Brief: Below is a block of entries; repeat exactly the lines starting at the line that contains "5. Categorize email" and ending at the line that contains "Bank statements, alerts", both included.

Exercise data:
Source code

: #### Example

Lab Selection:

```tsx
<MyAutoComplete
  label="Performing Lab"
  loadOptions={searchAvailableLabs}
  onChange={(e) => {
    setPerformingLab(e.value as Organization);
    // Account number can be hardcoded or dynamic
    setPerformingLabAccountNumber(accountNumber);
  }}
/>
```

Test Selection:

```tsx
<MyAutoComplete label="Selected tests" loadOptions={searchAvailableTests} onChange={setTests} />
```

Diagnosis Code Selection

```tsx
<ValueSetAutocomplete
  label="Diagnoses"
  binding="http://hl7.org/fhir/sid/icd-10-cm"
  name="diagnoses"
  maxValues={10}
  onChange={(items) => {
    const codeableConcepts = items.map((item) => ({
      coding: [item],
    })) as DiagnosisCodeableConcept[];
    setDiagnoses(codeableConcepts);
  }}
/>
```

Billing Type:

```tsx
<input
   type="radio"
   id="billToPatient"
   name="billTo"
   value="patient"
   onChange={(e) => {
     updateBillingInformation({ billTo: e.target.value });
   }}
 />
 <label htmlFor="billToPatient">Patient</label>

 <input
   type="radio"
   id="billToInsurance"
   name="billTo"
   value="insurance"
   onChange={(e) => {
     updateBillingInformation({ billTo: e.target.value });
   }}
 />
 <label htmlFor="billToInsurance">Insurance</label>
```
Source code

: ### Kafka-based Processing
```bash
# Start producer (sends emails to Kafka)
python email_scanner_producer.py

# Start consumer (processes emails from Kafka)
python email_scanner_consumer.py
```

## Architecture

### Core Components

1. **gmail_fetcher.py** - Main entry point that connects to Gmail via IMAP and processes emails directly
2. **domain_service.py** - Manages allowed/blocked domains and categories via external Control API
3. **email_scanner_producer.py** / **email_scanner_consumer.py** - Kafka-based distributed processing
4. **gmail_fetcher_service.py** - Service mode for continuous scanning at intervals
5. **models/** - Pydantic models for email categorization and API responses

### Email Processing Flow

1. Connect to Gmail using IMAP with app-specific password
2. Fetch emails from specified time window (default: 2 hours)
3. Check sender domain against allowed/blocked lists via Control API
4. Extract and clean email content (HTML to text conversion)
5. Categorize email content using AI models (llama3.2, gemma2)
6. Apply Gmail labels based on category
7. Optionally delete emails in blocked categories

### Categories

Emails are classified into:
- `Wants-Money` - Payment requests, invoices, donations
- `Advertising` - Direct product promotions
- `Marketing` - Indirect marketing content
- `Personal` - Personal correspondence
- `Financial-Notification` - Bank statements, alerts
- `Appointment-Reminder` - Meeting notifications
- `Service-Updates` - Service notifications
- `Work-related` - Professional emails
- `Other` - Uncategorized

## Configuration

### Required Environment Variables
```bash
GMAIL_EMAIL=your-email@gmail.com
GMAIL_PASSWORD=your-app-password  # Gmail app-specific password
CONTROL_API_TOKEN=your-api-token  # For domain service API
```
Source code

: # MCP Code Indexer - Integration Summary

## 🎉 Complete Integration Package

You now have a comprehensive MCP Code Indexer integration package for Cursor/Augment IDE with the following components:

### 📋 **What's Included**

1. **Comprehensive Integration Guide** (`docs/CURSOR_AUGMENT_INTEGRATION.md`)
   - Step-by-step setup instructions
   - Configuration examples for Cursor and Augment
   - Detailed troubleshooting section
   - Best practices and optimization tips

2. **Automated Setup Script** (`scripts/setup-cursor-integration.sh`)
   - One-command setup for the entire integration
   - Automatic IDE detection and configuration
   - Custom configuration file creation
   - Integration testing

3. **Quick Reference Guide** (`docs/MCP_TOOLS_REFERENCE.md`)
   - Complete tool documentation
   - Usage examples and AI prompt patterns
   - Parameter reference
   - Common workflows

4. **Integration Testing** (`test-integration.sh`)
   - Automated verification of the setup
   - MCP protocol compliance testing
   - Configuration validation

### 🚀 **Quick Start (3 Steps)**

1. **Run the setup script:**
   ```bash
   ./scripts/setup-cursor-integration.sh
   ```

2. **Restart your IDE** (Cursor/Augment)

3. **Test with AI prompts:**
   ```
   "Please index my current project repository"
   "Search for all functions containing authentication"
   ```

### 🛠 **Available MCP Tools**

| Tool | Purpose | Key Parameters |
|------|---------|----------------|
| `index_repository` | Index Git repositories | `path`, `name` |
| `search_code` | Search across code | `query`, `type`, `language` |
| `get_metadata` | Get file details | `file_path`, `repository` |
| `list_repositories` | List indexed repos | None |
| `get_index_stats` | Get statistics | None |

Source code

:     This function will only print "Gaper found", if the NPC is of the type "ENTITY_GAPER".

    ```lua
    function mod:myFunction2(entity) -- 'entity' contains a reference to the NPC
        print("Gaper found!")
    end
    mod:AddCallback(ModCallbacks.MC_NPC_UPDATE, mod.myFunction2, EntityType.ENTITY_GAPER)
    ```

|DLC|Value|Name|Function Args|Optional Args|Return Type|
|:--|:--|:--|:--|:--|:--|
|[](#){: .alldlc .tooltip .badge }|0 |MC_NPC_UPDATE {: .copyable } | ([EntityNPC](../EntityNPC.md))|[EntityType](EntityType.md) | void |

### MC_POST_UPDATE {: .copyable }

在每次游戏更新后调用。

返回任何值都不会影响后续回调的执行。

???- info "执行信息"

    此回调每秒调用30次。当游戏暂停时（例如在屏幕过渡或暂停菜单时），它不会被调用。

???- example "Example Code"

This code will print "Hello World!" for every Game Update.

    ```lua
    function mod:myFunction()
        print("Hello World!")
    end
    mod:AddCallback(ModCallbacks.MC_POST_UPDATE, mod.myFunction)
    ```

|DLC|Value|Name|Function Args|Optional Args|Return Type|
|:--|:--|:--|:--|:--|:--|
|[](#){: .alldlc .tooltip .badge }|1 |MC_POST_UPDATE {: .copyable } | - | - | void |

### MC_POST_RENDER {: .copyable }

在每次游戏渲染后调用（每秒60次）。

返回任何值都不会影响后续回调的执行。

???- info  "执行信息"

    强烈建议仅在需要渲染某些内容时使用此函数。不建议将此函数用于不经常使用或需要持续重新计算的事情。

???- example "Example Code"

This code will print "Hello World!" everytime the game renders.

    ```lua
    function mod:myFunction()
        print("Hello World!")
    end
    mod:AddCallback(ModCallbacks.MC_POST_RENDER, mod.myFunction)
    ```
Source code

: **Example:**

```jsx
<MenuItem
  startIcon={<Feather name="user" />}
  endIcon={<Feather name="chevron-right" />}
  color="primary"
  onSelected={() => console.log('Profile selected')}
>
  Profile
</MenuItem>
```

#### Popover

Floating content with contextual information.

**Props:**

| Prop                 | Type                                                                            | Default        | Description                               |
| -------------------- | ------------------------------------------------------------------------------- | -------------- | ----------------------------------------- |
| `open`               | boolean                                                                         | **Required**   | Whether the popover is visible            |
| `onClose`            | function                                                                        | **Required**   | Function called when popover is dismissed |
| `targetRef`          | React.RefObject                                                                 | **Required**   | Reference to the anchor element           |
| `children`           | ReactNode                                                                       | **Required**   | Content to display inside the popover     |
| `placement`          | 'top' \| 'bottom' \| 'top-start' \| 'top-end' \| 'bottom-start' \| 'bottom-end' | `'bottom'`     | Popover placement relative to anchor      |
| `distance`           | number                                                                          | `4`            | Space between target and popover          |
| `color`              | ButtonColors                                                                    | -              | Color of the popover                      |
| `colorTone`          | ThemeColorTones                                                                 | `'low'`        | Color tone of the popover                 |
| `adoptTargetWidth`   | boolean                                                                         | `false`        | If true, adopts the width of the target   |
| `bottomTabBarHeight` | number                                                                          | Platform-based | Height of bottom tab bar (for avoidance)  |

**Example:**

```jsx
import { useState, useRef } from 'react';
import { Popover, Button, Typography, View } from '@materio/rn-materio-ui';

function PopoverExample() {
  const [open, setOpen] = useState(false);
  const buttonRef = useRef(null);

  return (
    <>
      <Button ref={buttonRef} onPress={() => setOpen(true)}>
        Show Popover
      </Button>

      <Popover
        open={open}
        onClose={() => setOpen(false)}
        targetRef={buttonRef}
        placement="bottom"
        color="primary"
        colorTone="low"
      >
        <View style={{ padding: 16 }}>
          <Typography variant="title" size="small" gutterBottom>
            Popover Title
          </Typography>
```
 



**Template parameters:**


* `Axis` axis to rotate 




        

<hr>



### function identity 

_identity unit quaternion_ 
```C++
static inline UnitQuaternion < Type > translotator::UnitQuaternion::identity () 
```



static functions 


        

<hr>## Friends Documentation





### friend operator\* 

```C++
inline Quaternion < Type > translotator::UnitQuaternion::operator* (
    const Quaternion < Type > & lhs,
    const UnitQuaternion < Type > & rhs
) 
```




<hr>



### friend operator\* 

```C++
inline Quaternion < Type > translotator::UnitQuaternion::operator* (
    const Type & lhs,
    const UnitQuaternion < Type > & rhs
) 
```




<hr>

Answer to this exercise:
5. Categorize email content using AI models (llama3.2, gemma2)
6. Apply Gmail labels based on category
7. Optionally delete emails in blocked categories

### Categories

Emails are classified into:
- `Wants-Money` - Payment requests, invoices, donations
- `Advertising` - Direct product promotions
- `Marketing` - Indirect marketing content
- `Personal` - Personal correspondence
- `Financial-Notification` - Bank statements, alerts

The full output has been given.